begin DATA EXCERPTS
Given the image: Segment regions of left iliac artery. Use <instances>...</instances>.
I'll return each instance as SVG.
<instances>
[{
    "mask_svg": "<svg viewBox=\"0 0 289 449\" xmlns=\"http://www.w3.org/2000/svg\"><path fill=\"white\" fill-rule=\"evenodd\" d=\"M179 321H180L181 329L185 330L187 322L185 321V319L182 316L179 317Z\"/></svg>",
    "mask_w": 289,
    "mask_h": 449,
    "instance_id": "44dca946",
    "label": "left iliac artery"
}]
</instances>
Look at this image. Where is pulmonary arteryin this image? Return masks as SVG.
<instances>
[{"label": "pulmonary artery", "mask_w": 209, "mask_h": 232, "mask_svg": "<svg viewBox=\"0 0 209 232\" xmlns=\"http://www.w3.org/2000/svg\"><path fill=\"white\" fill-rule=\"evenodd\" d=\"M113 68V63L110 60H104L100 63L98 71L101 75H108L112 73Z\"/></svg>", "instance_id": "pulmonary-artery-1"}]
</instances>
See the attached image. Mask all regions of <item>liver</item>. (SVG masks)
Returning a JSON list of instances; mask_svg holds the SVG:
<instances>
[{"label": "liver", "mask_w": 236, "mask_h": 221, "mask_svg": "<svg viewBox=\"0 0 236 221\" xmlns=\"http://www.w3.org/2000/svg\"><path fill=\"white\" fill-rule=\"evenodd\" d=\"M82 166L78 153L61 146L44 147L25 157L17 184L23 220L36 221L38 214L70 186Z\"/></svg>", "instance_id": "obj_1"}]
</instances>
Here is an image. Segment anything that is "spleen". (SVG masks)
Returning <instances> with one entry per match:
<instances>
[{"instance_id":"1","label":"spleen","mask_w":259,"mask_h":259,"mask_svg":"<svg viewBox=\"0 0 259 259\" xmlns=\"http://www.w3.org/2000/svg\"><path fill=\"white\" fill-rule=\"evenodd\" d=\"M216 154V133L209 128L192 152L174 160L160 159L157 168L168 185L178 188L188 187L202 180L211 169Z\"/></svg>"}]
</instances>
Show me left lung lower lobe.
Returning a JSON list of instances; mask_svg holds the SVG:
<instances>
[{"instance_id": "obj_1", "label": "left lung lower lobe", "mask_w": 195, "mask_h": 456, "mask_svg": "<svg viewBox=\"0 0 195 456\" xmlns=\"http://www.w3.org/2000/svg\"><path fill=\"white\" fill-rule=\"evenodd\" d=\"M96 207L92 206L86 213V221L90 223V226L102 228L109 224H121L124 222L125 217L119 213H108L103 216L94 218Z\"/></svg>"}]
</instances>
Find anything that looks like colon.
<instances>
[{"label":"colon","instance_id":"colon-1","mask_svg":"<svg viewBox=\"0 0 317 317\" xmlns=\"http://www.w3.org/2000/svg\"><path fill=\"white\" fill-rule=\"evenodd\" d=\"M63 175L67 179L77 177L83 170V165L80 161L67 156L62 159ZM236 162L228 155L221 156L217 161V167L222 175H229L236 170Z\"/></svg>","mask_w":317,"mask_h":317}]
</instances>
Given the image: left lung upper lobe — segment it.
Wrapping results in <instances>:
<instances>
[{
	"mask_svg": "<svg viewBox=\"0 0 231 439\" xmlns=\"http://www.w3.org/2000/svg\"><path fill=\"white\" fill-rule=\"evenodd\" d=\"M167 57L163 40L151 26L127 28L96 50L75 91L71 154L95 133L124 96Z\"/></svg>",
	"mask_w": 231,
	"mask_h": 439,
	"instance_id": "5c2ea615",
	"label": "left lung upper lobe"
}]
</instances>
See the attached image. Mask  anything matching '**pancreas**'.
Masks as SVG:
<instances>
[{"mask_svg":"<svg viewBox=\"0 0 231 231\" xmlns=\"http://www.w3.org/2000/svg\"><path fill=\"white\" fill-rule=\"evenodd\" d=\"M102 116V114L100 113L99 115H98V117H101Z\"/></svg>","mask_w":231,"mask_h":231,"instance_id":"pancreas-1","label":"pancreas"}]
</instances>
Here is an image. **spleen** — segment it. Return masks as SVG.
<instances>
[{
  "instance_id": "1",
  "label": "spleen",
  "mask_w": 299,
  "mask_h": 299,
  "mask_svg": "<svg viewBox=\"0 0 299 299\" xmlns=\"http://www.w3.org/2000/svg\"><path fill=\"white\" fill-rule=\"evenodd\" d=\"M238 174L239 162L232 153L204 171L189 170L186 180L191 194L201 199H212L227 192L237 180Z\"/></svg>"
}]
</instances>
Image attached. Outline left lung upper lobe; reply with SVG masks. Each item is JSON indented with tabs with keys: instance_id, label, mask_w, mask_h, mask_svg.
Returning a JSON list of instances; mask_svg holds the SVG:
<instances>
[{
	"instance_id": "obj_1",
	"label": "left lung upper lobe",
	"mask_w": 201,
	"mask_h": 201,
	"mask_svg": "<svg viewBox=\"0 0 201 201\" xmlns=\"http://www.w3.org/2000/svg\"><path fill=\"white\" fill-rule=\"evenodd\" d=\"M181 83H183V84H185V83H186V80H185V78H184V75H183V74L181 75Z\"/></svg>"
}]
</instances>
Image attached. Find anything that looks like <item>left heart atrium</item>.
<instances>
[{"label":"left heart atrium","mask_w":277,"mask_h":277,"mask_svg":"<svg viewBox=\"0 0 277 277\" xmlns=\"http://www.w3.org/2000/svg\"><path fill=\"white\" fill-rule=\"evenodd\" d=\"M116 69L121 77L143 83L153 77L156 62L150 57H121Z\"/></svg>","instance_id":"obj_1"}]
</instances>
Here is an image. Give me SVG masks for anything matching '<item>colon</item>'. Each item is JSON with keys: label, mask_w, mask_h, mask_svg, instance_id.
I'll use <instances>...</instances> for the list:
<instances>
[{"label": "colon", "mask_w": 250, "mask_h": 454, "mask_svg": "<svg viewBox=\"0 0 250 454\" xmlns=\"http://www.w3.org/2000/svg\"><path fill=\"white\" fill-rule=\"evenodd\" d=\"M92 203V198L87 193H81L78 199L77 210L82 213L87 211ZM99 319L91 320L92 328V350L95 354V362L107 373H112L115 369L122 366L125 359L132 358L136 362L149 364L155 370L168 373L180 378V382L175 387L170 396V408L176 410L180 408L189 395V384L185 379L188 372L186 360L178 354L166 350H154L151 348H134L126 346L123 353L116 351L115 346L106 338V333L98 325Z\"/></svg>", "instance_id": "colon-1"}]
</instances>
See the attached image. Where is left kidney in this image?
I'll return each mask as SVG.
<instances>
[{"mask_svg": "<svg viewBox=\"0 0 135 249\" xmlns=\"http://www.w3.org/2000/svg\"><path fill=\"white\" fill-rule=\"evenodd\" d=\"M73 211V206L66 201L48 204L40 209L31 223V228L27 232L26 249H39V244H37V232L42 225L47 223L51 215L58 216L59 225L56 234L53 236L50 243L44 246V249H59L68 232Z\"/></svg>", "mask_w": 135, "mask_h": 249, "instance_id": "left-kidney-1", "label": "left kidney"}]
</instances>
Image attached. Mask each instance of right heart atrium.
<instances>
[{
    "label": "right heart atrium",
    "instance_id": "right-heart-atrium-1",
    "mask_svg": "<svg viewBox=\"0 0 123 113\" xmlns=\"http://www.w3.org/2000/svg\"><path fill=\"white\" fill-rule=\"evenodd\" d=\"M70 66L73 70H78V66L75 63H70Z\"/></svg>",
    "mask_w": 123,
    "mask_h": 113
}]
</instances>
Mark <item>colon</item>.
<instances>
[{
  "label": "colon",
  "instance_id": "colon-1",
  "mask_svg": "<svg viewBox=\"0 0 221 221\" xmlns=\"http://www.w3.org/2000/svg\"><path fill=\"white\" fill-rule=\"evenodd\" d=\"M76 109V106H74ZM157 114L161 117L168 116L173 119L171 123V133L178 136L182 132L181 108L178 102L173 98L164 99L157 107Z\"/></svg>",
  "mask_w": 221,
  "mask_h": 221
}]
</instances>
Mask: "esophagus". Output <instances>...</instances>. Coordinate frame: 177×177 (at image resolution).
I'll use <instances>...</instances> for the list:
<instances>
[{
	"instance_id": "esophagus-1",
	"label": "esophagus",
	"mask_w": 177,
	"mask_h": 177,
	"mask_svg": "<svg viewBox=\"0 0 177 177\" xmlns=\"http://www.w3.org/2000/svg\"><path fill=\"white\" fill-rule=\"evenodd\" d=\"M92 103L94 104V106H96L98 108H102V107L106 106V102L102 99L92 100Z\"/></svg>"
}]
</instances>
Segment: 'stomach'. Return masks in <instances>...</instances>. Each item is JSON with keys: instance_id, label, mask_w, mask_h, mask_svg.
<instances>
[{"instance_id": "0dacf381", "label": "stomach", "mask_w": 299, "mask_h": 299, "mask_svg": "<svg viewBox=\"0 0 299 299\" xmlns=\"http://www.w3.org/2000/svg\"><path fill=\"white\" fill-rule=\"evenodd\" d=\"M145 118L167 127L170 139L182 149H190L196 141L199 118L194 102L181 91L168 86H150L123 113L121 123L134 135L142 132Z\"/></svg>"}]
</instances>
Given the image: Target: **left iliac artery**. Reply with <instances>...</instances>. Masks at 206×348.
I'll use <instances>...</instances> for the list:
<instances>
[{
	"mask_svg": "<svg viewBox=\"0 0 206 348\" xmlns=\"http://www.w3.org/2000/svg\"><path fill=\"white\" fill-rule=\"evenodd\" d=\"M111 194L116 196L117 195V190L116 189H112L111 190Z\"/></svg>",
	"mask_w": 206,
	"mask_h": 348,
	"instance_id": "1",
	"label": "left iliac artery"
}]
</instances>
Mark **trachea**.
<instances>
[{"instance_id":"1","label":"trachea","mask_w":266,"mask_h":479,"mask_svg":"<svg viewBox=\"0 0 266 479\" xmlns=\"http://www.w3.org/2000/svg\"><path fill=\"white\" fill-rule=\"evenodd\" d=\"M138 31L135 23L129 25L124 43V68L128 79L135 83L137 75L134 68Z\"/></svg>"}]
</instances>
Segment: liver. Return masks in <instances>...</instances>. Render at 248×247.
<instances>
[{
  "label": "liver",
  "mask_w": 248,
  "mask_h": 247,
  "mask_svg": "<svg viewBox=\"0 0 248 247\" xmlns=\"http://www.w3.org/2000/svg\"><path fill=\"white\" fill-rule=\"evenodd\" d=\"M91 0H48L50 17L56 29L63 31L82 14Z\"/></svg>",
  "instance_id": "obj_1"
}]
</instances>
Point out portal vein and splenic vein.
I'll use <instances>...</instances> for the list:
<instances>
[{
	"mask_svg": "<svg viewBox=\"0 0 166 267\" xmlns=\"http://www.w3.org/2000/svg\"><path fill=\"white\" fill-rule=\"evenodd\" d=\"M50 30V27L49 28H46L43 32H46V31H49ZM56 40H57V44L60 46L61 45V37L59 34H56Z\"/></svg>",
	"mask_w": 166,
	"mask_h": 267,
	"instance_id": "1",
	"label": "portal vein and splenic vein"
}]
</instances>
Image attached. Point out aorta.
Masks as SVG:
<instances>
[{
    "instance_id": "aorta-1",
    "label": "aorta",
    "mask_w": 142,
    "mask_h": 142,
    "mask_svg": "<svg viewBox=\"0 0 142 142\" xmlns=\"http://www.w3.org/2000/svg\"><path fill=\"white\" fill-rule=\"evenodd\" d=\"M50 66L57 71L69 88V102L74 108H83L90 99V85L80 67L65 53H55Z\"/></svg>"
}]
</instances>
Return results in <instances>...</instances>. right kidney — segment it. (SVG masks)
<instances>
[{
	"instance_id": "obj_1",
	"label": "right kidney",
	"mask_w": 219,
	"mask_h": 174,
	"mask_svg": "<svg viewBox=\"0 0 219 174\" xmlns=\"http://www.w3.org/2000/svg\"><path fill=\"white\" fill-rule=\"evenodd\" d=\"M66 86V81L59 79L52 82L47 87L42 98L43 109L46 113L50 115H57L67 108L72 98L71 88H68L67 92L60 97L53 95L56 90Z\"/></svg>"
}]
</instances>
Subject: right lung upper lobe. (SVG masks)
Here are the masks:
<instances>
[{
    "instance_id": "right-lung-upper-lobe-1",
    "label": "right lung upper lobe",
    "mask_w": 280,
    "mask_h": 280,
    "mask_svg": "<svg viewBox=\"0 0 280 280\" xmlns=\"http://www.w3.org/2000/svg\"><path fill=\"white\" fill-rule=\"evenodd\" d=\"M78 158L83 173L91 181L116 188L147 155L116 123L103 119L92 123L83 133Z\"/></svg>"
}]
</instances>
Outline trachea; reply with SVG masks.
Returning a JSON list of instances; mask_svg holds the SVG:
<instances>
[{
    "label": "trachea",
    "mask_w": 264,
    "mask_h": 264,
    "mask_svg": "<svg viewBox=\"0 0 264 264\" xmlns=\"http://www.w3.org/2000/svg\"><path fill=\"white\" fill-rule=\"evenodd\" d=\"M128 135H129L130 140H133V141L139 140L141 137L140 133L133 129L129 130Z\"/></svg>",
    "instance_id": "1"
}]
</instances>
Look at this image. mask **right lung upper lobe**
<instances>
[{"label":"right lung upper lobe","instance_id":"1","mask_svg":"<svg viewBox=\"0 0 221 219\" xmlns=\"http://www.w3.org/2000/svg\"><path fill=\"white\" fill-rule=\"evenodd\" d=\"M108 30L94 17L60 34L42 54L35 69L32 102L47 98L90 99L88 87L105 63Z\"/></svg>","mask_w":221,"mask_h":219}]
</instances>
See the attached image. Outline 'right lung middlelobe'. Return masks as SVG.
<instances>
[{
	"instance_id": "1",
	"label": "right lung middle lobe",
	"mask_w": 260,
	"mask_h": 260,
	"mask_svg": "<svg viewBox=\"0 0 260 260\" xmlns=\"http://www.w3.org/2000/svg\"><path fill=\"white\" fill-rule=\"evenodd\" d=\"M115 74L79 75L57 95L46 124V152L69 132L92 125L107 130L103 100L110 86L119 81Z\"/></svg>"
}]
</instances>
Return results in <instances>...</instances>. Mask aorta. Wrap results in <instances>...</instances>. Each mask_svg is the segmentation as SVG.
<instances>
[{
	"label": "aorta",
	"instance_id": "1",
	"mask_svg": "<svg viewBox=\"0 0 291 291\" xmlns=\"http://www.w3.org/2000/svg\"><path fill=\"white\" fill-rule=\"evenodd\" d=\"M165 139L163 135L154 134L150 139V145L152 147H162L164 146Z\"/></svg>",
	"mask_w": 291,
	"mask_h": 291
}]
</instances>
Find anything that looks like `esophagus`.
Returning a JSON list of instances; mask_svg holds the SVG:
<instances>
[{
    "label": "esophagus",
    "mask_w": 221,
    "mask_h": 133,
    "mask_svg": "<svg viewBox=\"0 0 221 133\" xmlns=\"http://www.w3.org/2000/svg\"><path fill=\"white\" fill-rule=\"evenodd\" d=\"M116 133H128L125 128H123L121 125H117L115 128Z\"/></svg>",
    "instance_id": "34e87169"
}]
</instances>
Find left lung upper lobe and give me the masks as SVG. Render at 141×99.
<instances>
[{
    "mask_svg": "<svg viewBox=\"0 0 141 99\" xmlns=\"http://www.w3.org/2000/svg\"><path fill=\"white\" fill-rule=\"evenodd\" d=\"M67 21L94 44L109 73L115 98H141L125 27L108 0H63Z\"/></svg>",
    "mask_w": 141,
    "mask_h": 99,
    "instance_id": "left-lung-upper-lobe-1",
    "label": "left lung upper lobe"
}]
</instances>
end DATA EXCERPTS
## AIM OF THE EXERCISE
From the items above, copy every line that contains the word "attached". Case counts.

## REPLY
See the attached image. Mask all regions of <item>liver</item>. (SVG masks)
See the attached image. Mask  anything matching '**pancreas**'.
Image attached. Outline left lung upper lobe; reply with SVG masks. Each item is JSON indented with tabs with keys: instance_id, label, mask_w, mask_h, mask_svg.
Image attached. Find anything that looks like <item>left heart atrium</item>.
See the attached image. Where is left kidney in this image?
Image attached. Mask each instance of right heart atrium.
Image attached. Point out aorta.
See the attached image. Outline 'right lung middlelobe'. Return masks as SVG.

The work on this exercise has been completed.